Exercise instructions:
Keeping each line exactly as it is, output all of the records.

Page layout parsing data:
*** Begin section ***
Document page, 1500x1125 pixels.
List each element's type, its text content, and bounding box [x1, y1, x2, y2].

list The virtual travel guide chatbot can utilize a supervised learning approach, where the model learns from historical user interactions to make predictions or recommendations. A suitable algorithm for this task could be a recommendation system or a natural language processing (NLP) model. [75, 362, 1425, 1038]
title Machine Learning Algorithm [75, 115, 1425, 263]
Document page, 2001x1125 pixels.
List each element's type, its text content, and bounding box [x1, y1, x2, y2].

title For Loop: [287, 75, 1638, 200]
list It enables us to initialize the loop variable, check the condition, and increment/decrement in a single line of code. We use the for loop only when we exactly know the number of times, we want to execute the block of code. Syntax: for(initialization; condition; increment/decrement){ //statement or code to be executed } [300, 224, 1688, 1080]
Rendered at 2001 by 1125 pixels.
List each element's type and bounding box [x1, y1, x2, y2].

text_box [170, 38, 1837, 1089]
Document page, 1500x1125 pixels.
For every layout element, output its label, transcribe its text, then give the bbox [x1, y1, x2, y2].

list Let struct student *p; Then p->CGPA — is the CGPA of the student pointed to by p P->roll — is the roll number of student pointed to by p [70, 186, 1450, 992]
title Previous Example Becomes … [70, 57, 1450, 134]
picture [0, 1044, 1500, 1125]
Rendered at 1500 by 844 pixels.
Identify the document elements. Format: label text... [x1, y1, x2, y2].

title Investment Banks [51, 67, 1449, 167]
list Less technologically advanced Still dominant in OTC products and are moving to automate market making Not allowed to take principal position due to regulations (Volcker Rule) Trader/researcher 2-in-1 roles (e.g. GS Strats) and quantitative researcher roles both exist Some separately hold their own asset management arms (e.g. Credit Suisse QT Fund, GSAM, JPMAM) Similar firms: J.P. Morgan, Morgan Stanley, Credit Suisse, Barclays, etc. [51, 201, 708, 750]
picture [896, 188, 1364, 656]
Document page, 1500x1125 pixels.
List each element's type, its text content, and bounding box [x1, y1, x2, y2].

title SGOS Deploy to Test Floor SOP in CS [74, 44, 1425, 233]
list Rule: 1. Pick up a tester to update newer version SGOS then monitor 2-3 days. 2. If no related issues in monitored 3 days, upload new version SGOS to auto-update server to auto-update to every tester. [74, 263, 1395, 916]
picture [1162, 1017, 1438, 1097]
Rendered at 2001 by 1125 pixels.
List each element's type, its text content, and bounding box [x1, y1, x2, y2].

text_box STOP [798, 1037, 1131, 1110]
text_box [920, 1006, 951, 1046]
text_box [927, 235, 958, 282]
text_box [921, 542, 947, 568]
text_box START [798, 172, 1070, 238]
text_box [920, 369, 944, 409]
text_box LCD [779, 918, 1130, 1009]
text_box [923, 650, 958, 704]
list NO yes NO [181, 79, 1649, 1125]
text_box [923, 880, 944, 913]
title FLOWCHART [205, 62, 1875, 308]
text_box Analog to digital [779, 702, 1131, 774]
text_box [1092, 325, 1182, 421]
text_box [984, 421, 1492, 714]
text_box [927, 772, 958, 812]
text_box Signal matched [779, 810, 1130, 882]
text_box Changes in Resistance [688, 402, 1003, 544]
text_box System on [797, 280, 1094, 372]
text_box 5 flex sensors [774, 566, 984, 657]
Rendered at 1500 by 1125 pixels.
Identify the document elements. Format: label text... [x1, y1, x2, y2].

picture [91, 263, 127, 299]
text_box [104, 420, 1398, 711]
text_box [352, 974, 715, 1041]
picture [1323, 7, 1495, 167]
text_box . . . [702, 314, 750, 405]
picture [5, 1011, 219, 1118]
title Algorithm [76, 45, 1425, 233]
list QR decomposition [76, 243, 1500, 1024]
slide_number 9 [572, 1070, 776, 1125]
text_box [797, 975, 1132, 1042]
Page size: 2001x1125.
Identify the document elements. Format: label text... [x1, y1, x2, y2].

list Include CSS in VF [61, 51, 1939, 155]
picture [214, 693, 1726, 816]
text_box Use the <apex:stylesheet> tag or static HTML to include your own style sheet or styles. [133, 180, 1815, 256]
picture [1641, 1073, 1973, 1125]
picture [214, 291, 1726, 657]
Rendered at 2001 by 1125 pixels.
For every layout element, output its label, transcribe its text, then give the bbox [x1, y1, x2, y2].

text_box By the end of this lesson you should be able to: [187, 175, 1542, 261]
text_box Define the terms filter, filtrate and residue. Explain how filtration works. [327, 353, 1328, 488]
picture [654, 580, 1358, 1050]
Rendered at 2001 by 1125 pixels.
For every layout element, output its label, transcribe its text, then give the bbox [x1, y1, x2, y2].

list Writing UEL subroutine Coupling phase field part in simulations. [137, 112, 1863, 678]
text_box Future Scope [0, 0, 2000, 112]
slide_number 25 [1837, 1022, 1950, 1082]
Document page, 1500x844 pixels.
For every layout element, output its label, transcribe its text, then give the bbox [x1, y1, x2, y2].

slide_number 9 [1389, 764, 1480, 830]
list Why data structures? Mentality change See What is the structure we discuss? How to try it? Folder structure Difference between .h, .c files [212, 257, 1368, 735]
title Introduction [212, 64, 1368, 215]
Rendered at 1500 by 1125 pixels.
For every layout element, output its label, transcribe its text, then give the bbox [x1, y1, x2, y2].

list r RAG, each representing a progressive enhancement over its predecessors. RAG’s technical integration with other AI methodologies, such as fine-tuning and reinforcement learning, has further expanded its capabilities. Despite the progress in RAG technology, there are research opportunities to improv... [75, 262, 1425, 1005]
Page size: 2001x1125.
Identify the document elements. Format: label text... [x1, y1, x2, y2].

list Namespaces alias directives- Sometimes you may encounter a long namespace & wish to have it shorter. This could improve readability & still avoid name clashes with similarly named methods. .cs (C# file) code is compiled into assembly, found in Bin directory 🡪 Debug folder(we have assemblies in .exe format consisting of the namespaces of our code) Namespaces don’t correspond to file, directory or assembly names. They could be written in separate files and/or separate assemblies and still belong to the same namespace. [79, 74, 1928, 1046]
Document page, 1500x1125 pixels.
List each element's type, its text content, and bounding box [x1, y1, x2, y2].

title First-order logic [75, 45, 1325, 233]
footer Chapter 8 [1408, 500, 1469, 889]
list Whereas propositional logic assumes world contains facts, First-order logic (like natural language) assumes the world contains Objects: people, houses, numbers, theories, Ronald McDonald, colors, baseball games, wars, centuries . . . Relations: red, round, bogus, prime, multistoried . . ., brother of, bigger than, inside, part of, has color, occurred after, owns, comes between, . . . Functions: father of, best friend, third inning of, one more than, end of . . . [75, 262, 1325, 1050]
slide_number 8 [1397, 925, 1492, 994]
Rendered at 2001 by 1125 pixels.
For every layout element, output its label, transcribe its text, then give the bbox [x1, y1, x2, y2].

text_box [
*** End section ***
Solution to the exercise:
Document page, 1500x1125 pixels.
List each element's type, its text content, and bounding box [x1, y1, x2, y2].

list The virtual travel guide chatbot can utilize a supervised learning approach, where the model learns from historical user interactions to make predictions or recommendations. A suitable algorithm for this task could be a recommendation system or a natural language processing (NLP) model. [75, 362, 1425, 1038]
title Machine Learning Algorithm [75, 115, 1425, 263]
Document page, 2001x1125 pixels.
List each element's type, its text content, and bounding box [x1, y1, x2, y2].

title For Loop: [287, 75, 1638, 200]
list It enables us to initialize the loop variable, check the condition, and increment/decrement in a single line of code. We use the for loop only when we exactly know the number of times, we want to execute the block of code. Syntax: for(initialization; condition; increment/decrement){ //statement or code to be executed } [300, 224, 1688, 1080]
Rendered at 2001 by 1125 pixels.
List each element's type and bounding box [x1, y1, x2, y2].

text_box [170, 38, 1837, 1089]
Document page, 1500x1125 pixels.
For every layout element, output its label, transcribe its text, then give the bbox [x1, y1, x2, y2].

list Let struct student *p; Then p->CGPA — is the CGPA of the student pointed to by p P->roll — is the roll number of student pointed to by p [70, 186, 1450, 992]
title Previous Example Becomes … [70, 57, 1450, 134]
picture [0, 1044, 1500, 1125]
Rendered at 1500 by 844 pixels.
Identify the document elements. Format: label text... [x1, y1, x2, y2].

title Investment Banks [51, 67, 1449, 167]
list Less technologically advanced Still dominant in OTC products and are moving to automate market making Not allowed to take principal position due to regulations (Volcker Rule) Trader/researcher 2-in-1 roles (e.g. GS Strats) and quantitative researcher roles both exist Some separately hold their own asset management arms (e.g. Credit Suisse QT Fund, GSAM, JPMAM) Similar firms: J.P. Morgan, Morgan Stanley, Credit Suisse, Barclays, etc. [51, 201, 708, 750]
picture [896, 188, 1364, 656]
Document page, 1500x1125 pixels.
List each element's type, its text content, and bounding box [x1, y1, x2, y2].

title SGOS Deploy to Test Floor SOP in CS [74, 44, 1425, 233]
list Rule: 1. Pick up a tester to update newer version SGOS then monitor 2-3 days. 2. If no related issues in monitored 3 days, upload new version SGOS to auto-update server to auto-update to every tester. [74, 263, 1395, 916]
picture [1162, 1017, 1438, 1097]
Rendered at 2001 by 1125 pixels.
List each element's type, its text content, and bounding box [x1, y1, x2, y2].

text_box STOP [798, 1037, 1131, 1110]
text_box [920, 1006, 951, 1046]
text_box [927, 235, 958, 282]
text_box [921, 542, 947, 568]
text_box START [798, 172, 1070, 238]
text_box [920, 369, 944, 409]
text_box LCD [779, 918, 1130, 1009]
text_box [923, 650, 958, 704]
list NO yes NO [181, 79, 1649, 1125]
text_box [923, 880, 944, 913]
title FLOWCHART [205, 62, 1875, 308]
text_box Analog to digital [779, 702, 1131, 774]
text_box [1092, 325, 1182, 421]
text_box [984, 421, 1492, 714]
text_box [927, 772, 958, 812]
text_box Signal matched [779, 810, 1130, 882]
text_box Changes in Resistance [688, 402, 1003, 544]
text_box System on [797, 280, 1094, 372]
text_box 5 flex sensors [774, 566, 984, 657]
Rendered at 1500 by 1125 pixels.
Identify the document elements. Format: label text... [x1, y1, x2, y2].

picture [91, 263, 127, 299]
text_box [104, 420, 1398, 711]
text_box [352, 974, 715, 1041]
picture [1323, 7, 1495, 167]
text_box . . . [702, 314, 750, 405]
picture [5, 1011, 219, 1118]
title Algorithm [76, 45, 1425, 233]
list QR decomposition [76, 243, 1500, 1024]
slide_number 9 [572, 1070, 776, 1125]
text_box [797, 975, 1132, 1042]
Page size: 2001x1125.
Identify the document elements. Format: label text... [x1, y1, x2, y2].

list Include CSS in VF [61, 51, 1939, 155]
picture [214, 693, 1726, 816]
text_box Use the <apex:stylesheet> tag or static HTML to include your own style sheet or styles. [133, 180, 1815, 256]
picture [1641, 1073, 1973, 1125]
picture [214, 291, 1726, 657]
Rendered at 2001 by 1125 pixels.
For every layout element, output its label, transcribe its text, then give the bbox [x1, y1, x2, y2].

text_box By the end of this lesson you should be able to: [187, 175, 1542, 261]
text_box Define the terms filter, filtrate and residue. Explain how filtration works. [327, 353, 1328, 488]
picture [654, 580, 1358, 1050]
Rendered at 2001 by 1125 pixels.
For every layout element, output its label, transcribe its text, then give the bbox [x1, y1, x2, y2].

list Writing UEL subroutine Coupling phase field part in simulations. [137, 112, 1863, 678]
text_box Future Scope [0, 0, 2000, 112]
slide_number 25 [1837, 1022, 1950, 1082]
Document page, 1500x844 pixels.
For every layout element, output its label, transcribe its text, then give the bbox [x1, y1, x2, y2].

slide_number 9 [1389, 764, 1480, 830]
list Why data structures? Mentality change See What is the structure we discuss? How to try it? Folder structure Difference between .h, .c files [212, 257, 1368, 735]
title Introduction [212, 64, 1368, 215]
Rendered at 1500 by 1125 pixels.
For every layout element, output its label, transcribe its text, then give the bbox [x1, y1, x2, y2].

list r RAG, each representing a progressive enhancement over its predecessors. RAG’s technical integration with other AI methodologies, such as fine-tuning and reinforcement learning, has further expanded its capabilities. Despite the progress in RAG technology, there are research opportunities to improv... [75, 262, 1425, 1005]
Page size: 2001x1125.
Identify the document elements. Format: label text... [x1, y1, x2, y2].

list Namespaces alias directives- Sometimes you may encounter a long namespace & wish to have it shorter. This could improve readability & still avoid name clashes with similarly named methods. .cs (C# file) code is compiled into assembly, found in Bin directory 🡪 Debug folder(we have assemblies in .exe format consisting of the namespaces of our code) Namespaces don’t correspond to file, directory or assembly names. They could be written in separate files and/or separate assemblies and still belong to the same namespace. [79, 74, 1928, 1046]
Document page, 1500x1125 pixels.
List each element's type, its text content, and bounding box [x1, y1, x2, y2].

title First-order logic [75, 45, 1325, 233]
footer Chapter 8 [1408, 500, 1469, 889]
list Whereas propositional logic assumes world contains facts, First-order logic (like natural language) assumes the world contains Objects: people, houses, numbers, theories, Ronald McDonald, colors, baseball games, wars, centuries . . . Relations: red, round, bogus, prime, multistoried . . ., brother of, bigger than, inside, part of, has color, occurred after, owns, comes between, . . . Functions: father of, best friend, third inning of, one more than, end of . . . [75, 262, 1325, 1050]
slide_number 8 [1397, 925, 1492, 994]
Rendered at 2001 by 1125 pixels.
For every layout element, output its label, transcribe its text, then give the bbox [x1, y1, x2, y2].

text_box [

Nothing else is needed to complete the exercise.